Cristóbal Joannon. Mirar, leer, viajar, vivir

Por Cristóbal Joannon
Poeta, autor de Tabula rasa (2005) y Sumario (2011)
Profesor de Retórica U. de Chile y U. Adolfo Ibáñez

Joannon

En primero básico aprendí a leer y escribir cuando la profesora Isabelle de Trenqualye me enseñó. Recuerdo que no me costó nada. Su metodología era muy eficaz: a punta de sonrisas daba la impresión de que era muy fácil alfabetizarse, para decirlo de algún modo. Mi facilidad tal vez se debió además a lo siguiente: desde hacía al menos dos años yo quería escribir, imitando a una prima mayor que redactaba mensajes en esquelas de Sarah Kay (algunas eran para mí; tenía que pedirles a mis padres que las descifraran). Comencé garrapateando trazos sinuosos que desde lejos parecían letras; solo me salían bien las “A”, “V” y “W”. Hice progresos. En el diploma de egreso de kínder en lugar de hacer un dibujo anoté “RICO”. No sabía que era una palabra: era solo su emulación.

Aprender a leer para mí solo significó aprender a decodificar. Era un niño hiperquinético que llevaban semanalmente al neurólogo. Empezaba algo –daba lo mismo qué– y me aburría de ello en cosa de minutos. Con tal nivel de inquietud me era imposible leer más de veinte líneas seguidas. El primer libro que me regalaron, cuando cumplí 6 años, fue El pequeño Su de África de Lisa Tetzner. Nunca supe qué compañero de curso me lo regaló. Tenía unas ilustraciones que me cargaban; me parecían tristes e impersonales. Traté muchas veces, sin éxito, de sobrepasar la primera página.

Dadas así las cosas, opté por los libros con imágenes (en particular los de la Colección Altea Benjamín, que sacaba del colegio) y las revistas de Walt Disney. Las coleccionaba. Me gustaban especialmente dos personajes: Rico MacPato y Giro Sintornillos (le llamé durante años Sintorrillos). Del millonario me interesaban sus piqueros en piscinas con monedas de oro; del científico loco, su aspecto físico, en particular sus anteojos.

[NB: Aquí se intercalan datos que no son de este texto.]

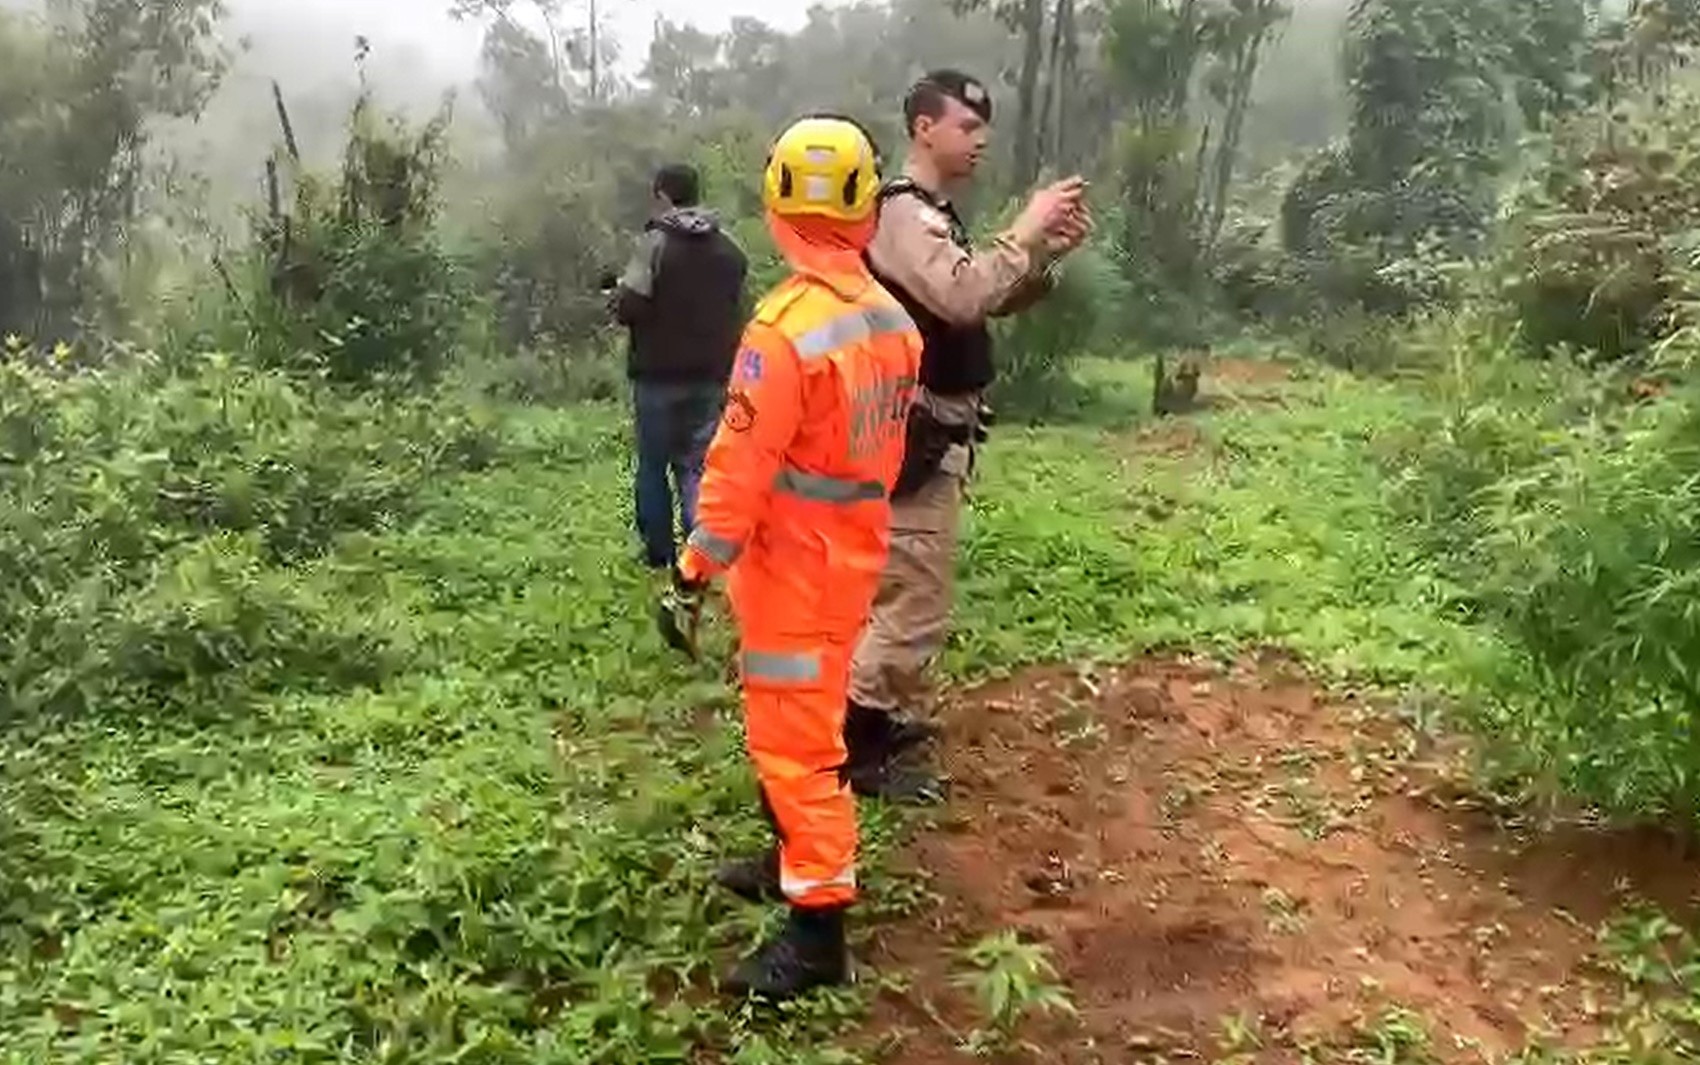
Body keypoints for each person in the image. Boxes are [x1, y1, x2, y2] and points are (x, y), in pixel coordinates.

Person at [657, 114, 922, 1001]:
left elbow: (735, 471)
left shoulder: (783, 332)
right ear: (865, 209)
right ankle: (785, 858)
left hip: (789, 575)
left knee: (797, 749)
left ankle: (817, 933)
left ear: (776, 206)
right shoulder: (892, 322)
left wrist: (692, 568)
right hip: (849, 563)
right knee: (809, 726)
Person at [843, 69, 1092, 801]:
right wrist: (1024, 227)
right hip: (909, 434)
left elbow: (984, 296)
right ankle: (852, 751)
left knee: (913, 594)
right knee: (912, 604)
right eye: (966, 127)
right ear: (925, 128)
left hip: (937, 432)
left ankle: (877, 721)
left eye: (983, 128)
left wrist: (1042, 252)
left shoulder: (934, 216)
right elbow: (961, 294)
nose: (980, 140)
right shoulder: (899, 214)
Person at [613, 163, 749, 570]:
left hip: (657, 375)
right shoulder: (730, 245)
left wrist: (616, 294)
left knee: (654, 464)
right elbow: (738, 304)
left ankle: (659, 555)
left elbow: (630, 306)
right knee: (698, 466)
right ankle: (700, 558)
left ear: (662, 195)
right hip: (712, 374)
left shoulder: (654, 243)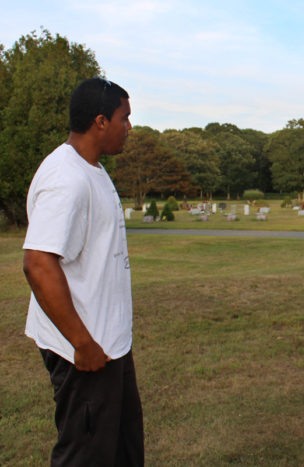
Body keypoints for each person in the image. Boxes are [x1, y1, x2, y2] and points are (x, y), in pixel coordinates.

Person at [22, 77, 143, 466]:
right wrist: (82, 343)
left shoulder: (92, 168)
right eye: (124, 118)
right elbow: (39, 263)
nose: (130, 127)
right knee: (86, 456)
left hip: (110, 347)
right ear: (101, 121)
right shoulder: (66, 178)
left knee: (122, 450)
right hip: (85, 352)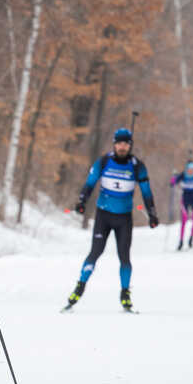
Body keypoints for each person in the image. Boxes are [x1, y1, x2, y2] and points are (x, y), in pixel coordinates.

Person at [64, 127, 159, 312]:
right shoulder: (104, 161)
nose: (122, 147)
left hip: (124, 218)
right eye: (119, 143)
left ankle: (125, 294)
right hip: (103, 216)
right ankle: (79, 288)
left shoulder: (137, 166)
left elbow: (147, 193)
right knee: (95, 253)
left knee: (124, 257)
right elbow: (90, 183)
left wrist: (152, 214)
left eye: (126, 144)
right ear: (114, 144)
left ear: (130, 145)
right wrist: (82, 201)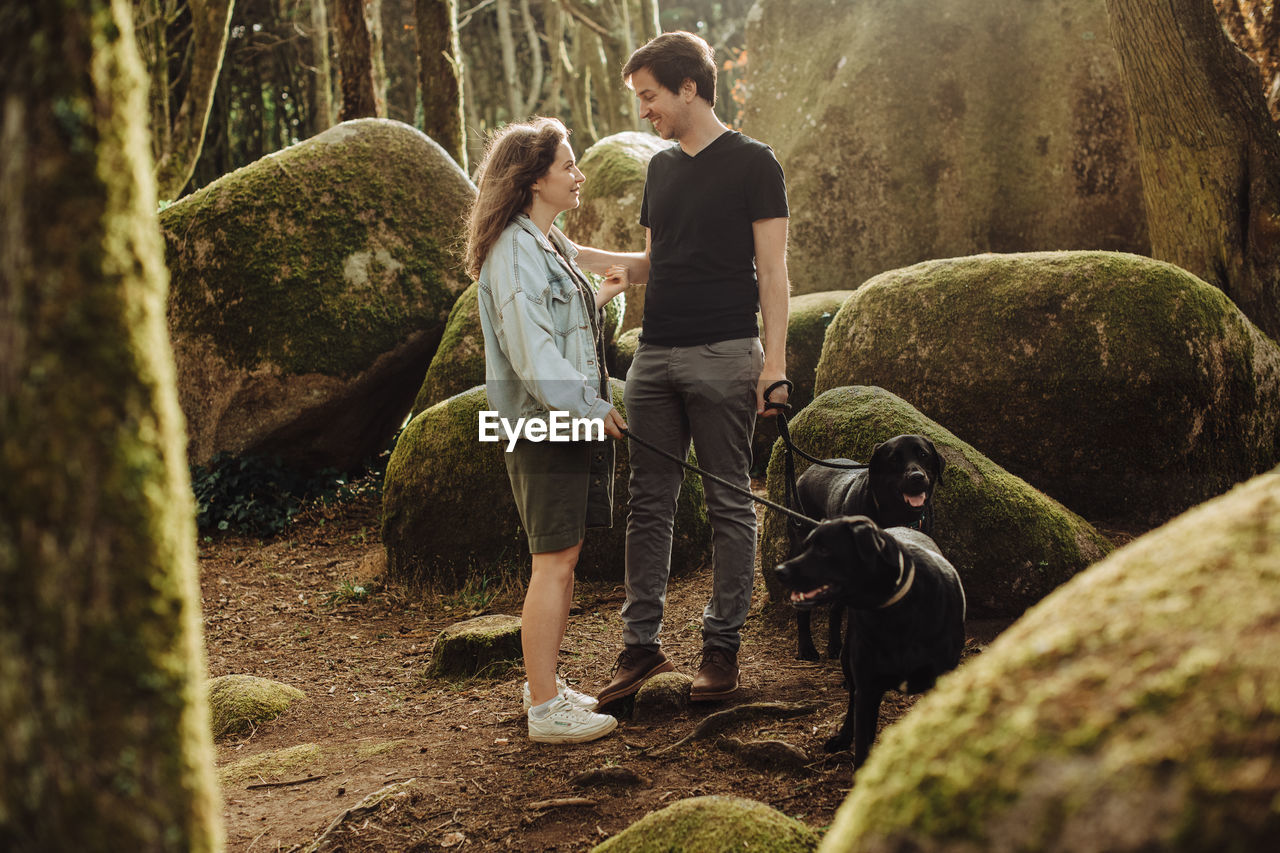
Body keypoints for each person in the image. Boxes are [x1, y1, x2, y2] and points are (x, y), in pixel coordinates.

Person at [574, 31, 791, 705]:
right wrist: (565, 248)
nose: (644, 111)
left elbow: (774, 272)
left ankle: (720, 649)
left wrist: (774, 364)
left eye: (650, 97)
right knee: (648, 503)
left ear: (688, 88)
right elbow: (652, 264)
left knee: (728, 499)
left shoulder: (757, 163)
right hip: (655, 354)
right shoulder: (662, 170)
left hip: (725, 352)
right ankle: (640, 647)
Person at [467, 117, 630, 743]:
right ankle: (543, 708)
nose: (578, 175)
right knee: (552, 562)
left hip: (563, 423)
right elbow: (533, 356)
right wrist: (591, 409)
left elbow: (567, 335)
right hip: (541, 427)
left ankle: (548, 687)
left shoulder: (548, 242)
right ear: (536, 179)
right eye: (568, 166)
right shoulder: (513, 251)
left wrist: (604, 296)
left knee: (563, 557)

Un domingo cualquiera mi abuelo materno me regaló un atlas del National Geographic (pesado, tapa dura entelada, enorme a mis ojos). Mirando sus mapas era capaz de estar tranquilo. Me imaginaba, por ejemplo, cómo sería vivir en un pequeño poblado al norte del golfo de Finlandia, en una isla remota del río Amarillo, en el borde del estrecho de Bering.

Afortunadamente, la hiperquinesia amainó. Debo haber estado en tercero básico. El primer libro que leí entero fue La isla misteriosa, en una edición escolar resumida. Recuerdo que viví todo lo que ahí se contaba. Lloré cuando terminé de leerlo: ya no volvería a ver a mis nuevos amigos, con quienes compartí cuevas y trabajos. Supuse, quizás con razón, que ese mundo era irrecuperable para mí; de ahí que nunca haya intentado una relectura.

Para mí la lectura tenía que ver con hallazgos personales; en tal sentido, los libros que debía leer por instrucción de mis profesoras me parecían básicamente una tarea. Así, en la biblioteca de mi colegio buscaba en los anaqueles libros que nadie sacaba (se sabía por sus tarjetas de préstamo), y me ponía a leerlos. De repente me encontraba en Londres tomando té con una dama encopetada, o en Rusia partiendo leña para calentar la cabaña donde mis cuatro hijos me esperaban porque la nieve había detenido el tiempo al caer durante semanas.

Los libros los elegía por sus títulos, el nombre de sus autores (por cómo me sonaban) y las imágenes de sus portadas. Evitaba a toda costa leer sus solapas y contratapas, pues podían condicionar mi lectura al darme señas de qué se trataban. El método era leer desde cero, irse internando a un territorio desconocido como quien avanza con una linterna por un pasadizo secreto. Siempre los terminaba. Una vez le dije a un amigo, siendo todavía niño, que nunca había leído un libro malo. Claro, no había querido ahorrarme ninguna de esas vidas paralelas.